Barra, S. (2019). The FitCoPI Code: Iterative Determination of the 3D Density and Temperature Configuration in the Active-Region Corona. Solar Physics, 294(7): 101. doi:10.1007/s11207-019-1482-y.


Zitierlink: https://hdl.handle.net/21.11116/0000-0004-822F-5
Zusammenfassung
For understanding the physical processes in the solar corona, it is helpful to reconstruct the 3D-distribution of plasma density and temperature. We introduce a new iterative method that uses multi-filter observations and an extrapolated coronal magnetic field to fit the physical parameters along the field lines to the observations. Since a model is applied only for the field extrapolation but not to the loops themselves, non-stationary plasma configurations along the loops can be captured.
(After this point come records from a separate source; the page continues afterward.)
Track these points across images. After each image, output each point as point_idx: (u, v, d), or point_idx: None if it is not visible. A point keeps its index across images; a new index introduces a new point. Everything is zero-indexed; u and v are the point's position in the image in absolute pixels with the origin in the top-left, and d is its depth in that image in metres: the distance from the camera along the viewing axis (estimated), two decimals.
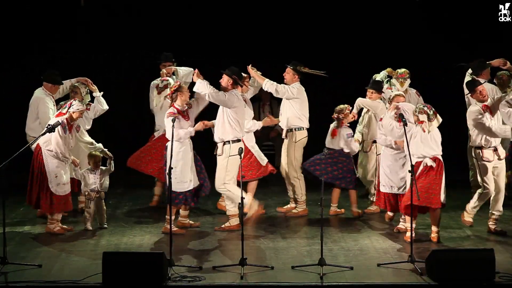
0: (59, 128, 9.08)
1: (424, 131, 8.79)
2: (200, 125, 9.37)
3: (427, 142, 8.81)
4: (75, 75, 10.39)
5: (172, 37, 12.74)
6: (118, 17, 12.96)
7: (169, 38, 12.64)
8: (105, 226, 9.58)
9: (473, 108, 9.14)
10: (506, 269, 7.80)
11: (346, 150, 10.10)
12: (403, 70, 10.54)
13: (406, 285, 7.63)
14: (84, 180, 9.51)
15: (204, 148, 9.85)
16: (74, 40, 12.88)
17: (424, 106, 8.90)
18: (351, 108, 10.16)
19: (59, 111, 9.38)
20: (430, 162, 8.76)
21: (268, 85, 10.04)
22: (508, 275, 7.65)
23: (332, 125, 10.20)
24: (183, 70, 10.45)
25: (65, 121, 9.17)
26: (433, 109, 8.89)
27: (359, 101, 10.20)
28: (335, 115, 10.13)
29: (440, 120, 8.94)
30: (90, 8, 12.92)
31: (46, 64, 10.68)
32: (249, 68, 10.04)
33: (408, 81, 10.53)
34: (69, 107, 9.25)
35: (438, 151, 8.86)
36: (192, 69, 10.07)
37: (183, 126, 9.21)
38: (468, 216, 9.37)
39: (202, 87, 9.21)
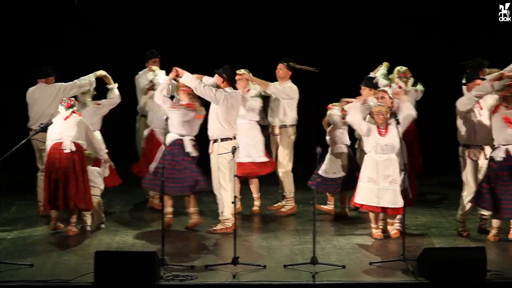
0: (91, 127, 9.23)
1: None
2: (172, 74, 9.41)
3: None
4: (67, 75, 10.40)
5: (164, 35, 12.76)
6: (112, 15, 12.97)
7: (161, 37, 12.66)
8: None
9: (461, 98, 9.09)
10: (497, 267, 7.83)
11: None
12: (404, 68, 10.49)
13: (398, 284, 7.64)
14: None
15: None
16: (68, 39, 12.88)
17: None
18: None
19: (72, 110, 9.28)
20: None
21: (273, 90, 10.05)
22: (499, 273, 7.68)
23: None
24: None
25: None
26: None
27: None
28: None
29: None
30: (84, 6, 12.94)
31: (39, 63, 10.67)
32: (249, 76, 10.01)
33: (412, 79, 10.51)
34: (75, 105, 9.33)
35: None
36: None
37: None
38: (460, 227, 9.25)
39: (190, 80, 9.25)
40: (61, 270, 7.89)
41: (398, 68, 10.53)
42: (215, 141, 9.34)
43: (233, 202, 8.36)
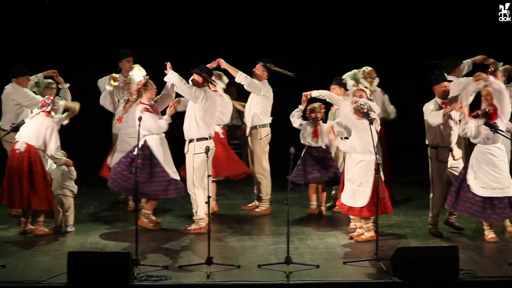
0: (55, 127, 9.10)
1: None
2: (171, 109, 9.37)
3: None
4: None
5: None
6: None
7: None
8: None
9: (429, 102, 9.18)
10: (469, 266, 7.90)
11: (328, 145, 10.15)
12: (370, 69, 10.53)
13: (372, 283, 7.68)
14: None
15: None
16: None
17: (365, 103, 8.98)
18: (324, 106, 10.21)
19: (42, 110, 9.23)
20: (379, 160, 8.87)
21: (242, 78, 10.04)
22: (472, 272, 7.75)
23: (308, 126, 10.18)
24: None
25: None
26: (373, 108, 8.98)
27: (325, 92, 10.12)
28: (311, 115, 10.12)
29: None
30: (55, 6, 12.89)
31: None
32: (221, 60, 9.96)
33: (377, 80, 10.54)
34: (52, 105, 9.23)
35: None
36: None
37: (154, 119, 9.23)
38: (434, 228, 9.35)
39: (172, 77, 9.24)
40: (34, 271, 7.83)
41: (363, 68, 10.58)
42: (191, 140, 9.34)
43: (206, 202, 8.35)
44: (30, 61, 11.33)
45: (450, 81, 9.53)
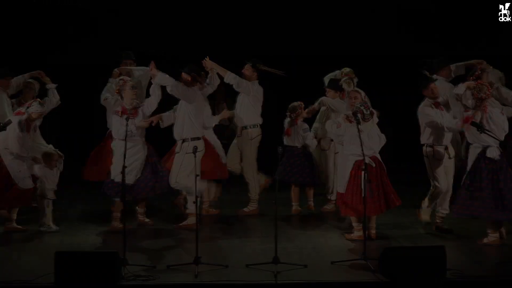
0: (17, 127, 9.02)
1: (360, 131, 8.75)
2: (142, 123, 9.30)
3: (365, 141, 8.80)
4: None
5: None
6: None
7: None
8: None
9: (424, 105, 9.24)
10: (457, 265, 7.93)
11: (304, 144, 10.14)
12: (348, 69, 10.56)
13: (360, 283, 7.70)
14: (47, 178, 9.39)
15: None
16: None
17: (361, 105, 8.96)
18: (303, 106, 10.22)
19: (18, 110, 9.23)
20: (368, 161, 8.86)
21: (231, 78, 10.00)
22: (459, 272, 7.78)
23: (286, 123, 10.25)
24: (138, 70, 10.38)
25: (23, 120, 9.09)
26: (370, 109, 8.98)
27: (325, 99, 10.19)
28: (288, 114, 10.19)
29: (376, 120, 9.09)
30: (43, 4, 12.86)
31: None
32: (208, 60, 9.93)
33: (356, 80, 10.57)
34: (29, 107, 9.17)
35: (376, 150, 8.96)
36: (148, 68, 10.10)
37: (123, 124, 9.13)
38: (425, 214, 9.43)
39: (164, 79, 9.19)
40: (21, 271, 7.80)
41: (342, 69, 10.60)
42: (185, 140, 9.32)
43: (194, 202, 8.35)
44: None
45: (435, 80, 9.56)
We demonstrate the performance of our code on a self-made model active-region corona and on active region (AR) 11087 observed by the Solar Dynamics Observatory and the Solar Terrestrial Relation Observatory-A in 2010. In the coronal parts of the model AR, the 25% quantile of the deviations of the reconstructed densities relative to the model values is −0.5 to −0.6 below the model values, the 75% quantile being 0.3. Likewise, for the logarithm of the temperature, the same quantiles are at minus and plus 0.04, respectively, relative to the model values. For AR 11087, the seven channels of the Atmospheric Imaging Assembly in the extreme ultraviolet are reproduced very well. For the four channels of the Extreme Ultra Violet Imager in that regime, the synthesised images are slightly brighter than the observations. The structure of the AR can still be identified here.